*** DATA LISTING ***
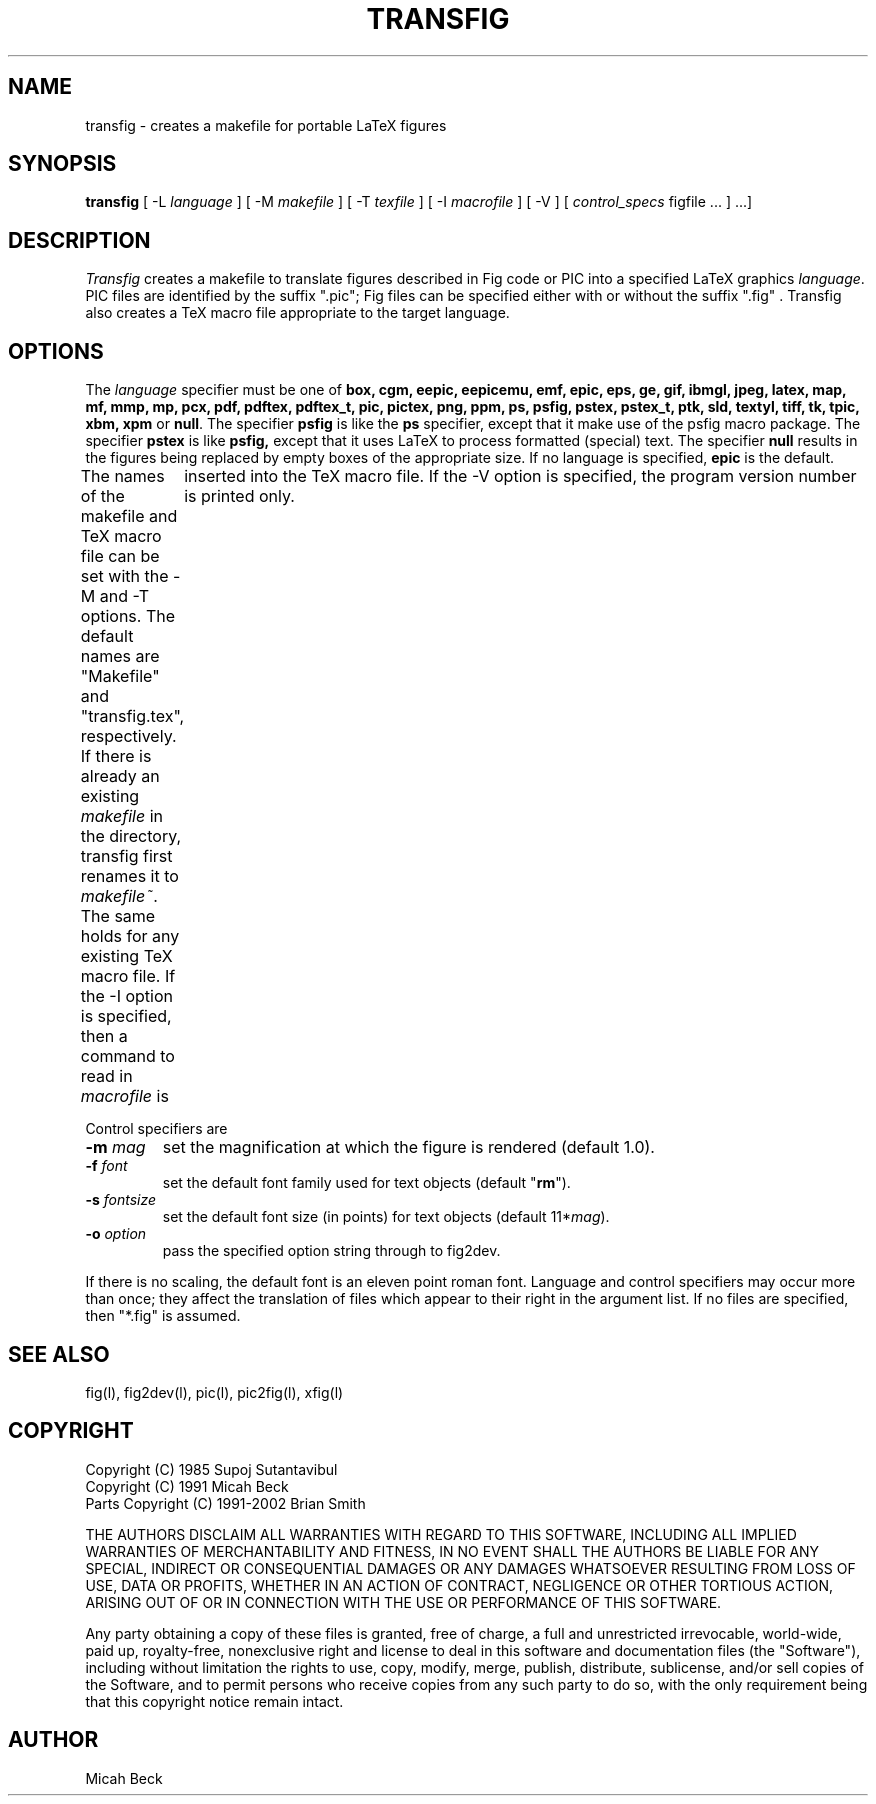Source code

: .TH TRANSFIG 1 "Version 3.2.4 November 2002"
.SH NAME
transfig \- creates a makefile for portable LaTeX figures
.SH SYNOPSIS
.B transfig
[ -L \fIlanguage\fR ]
[ -M \fImakefile\fR ]
[ -T \fItexfile\fR ]
[ -I \fImacrofile\fR ]
[ -V ] 
[ \fIcontrol_specs\fR figfile ... ] ...]
.SH DESCRIPTION
.I Transfig
creates a makefile to translate figures described in Fig code
or PIC into a specified LaTeX graphics \fIlanguage\fR.
PIC files are identified by the suffix ".pic";
Fig files can be specified either with or without the suffix ".fig" .
Transfig also creates a TeX macro file appropriate to the target language.
.SH OPTIONS
The \fIlanguage\fR specifier must be one of
.T
.BR box,
.BR cgm,
.BR eepic,
.BR eepicemu,
.BR emf,
.BR epic,
.BR eps,
.BR ge,
.BR gif,
.BR ibmgl,
.BR jpeg,
.BR latex,
.BR map,
.BR mf,
.BR mmp,
.BR mp,
.BR pcx,
.BR pdf,
.BR pdftex,
.BR pdftex_t,
.BR pic,
.BR pictex,
.BR png,
.BR ppm,
.BR ps,
.BR psfig,
.BR pstex,
.BR pstex_t,
.BR ptk,
.BR sld,
.BR textyl, 
.BR tiff,
.BR tk,
.BR tpic,
.BR xbm,
.BR xpm
or
.BR null .
The specifier
.B psfig
is like the 
.B ps
specifier, except that it
make use of the psfig macro package.
The specifier
.B pstex
is like
.B psfig,
except that it uses LaTeX to process formatted (special) text.
The specifier 
.B null
results in the figures being replaced by empty boxes of the
appropriate size.
If no language is specified,
.B epic
is the default.
.PP
The names of the makefile and TeX macro file can be set with the
-M and -T options.
The default names are "Makefile" and "transfig.tex", respectively.
If there is already an existing \fImakefile\fR in the directory, transfig
first renames it to \fImakefile~\fR.  The same holds for any existing TeX macro file.
If the -I option is specified, then a command to read in \fImacrofile\fR is
	inserted into the TeX macro file.
If the -V option is specified, the program version number is printed only.
.PP
Control specifiers are 
.TP
\fB\-m\fI mag\fR
set the magnification at which the figure is rendered (default 1.0).
.TP
\fB\-f\fI font\fR
set the default font family used for text objects (default "\fBrm\fR").
.TP
\fB\-s \fIfontsize\fR
set the default font size (in points) for text objects (default 11*\fImag\fR).
.TP
\fB\-o \fIoption\fR
pass the specified option string through to fig2dev.
.PP
If there is no scaling, the default font is an eleven point roman font.
Language and control specifiers may occur more than once;
they affect the translation of files which appear to their
right in the argument list. 
If no files are specified, then "*.fig" is assumed.
.SH "SEE ALSO"
fig(l),
fig2dev(l),
pic(l),
pic2fig(l),
xfig(l)
.SH COPYRIGHT
Copyright (C) 1985 Supoj Sutantavibul
.br
Copyright (C) 1991 Micah Beck
.br
Parts Copyright (C) 1991-2002 Brian Smith
.LP
THE AUTHORS DISCLAIM ALL WARRANTIES WITH REGARD TO THIS SOFTWARE,
INCLUDING ALL IMPLIED WARRANTIES OF MERCHANTABILITY AND FITNESS, IN NO
EVENT SHALL THE AUTHORS BE LIABLE FOR ANY SPECIAL, INDIRECT OR
CONSEQUENTIAL DAMAGES OR ANY DAMAGES WHATSOEVER RESULTING FROM LOSS OF USE,
DATA OR PROFITS, WHETHER IN AN ACTION OF CONTRACT, NEGLIGENCE OR OTHER
TORTIOUS ACTION, ARISING OUT OF OR IN CONNECTION WITH THE USE OR
PERFORMANCE OF THIS SOFTWARE.
.LP
Any party obtaining a copy of these files is granted, free of charge, a
full and unrestricted irrevocable, world-wide, paid up, royalty-free,
nonexclusive right and license to deal in this software and
documentation files (the "Software"), including without limitation the
rights to use, copy, modify, merge, publish, distribute, sublicense,
and/or sell copies of the Software, and to permit persons who receive
copies from any such party to do so, with the only requirement being
that this copyright notice remain intact.

.SH AUTHOR
Micah Beck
*** End of DATA LISTING ***
■ **EXERCISE DESCRIPTION**: Write out every line from the entries where "there" appears.

■ **WRITTEN SOLUTION**:
If there is already an existing \fImakefile\fR in the directory, transfig
If there is no scaling, the default font is an eleven point roman font.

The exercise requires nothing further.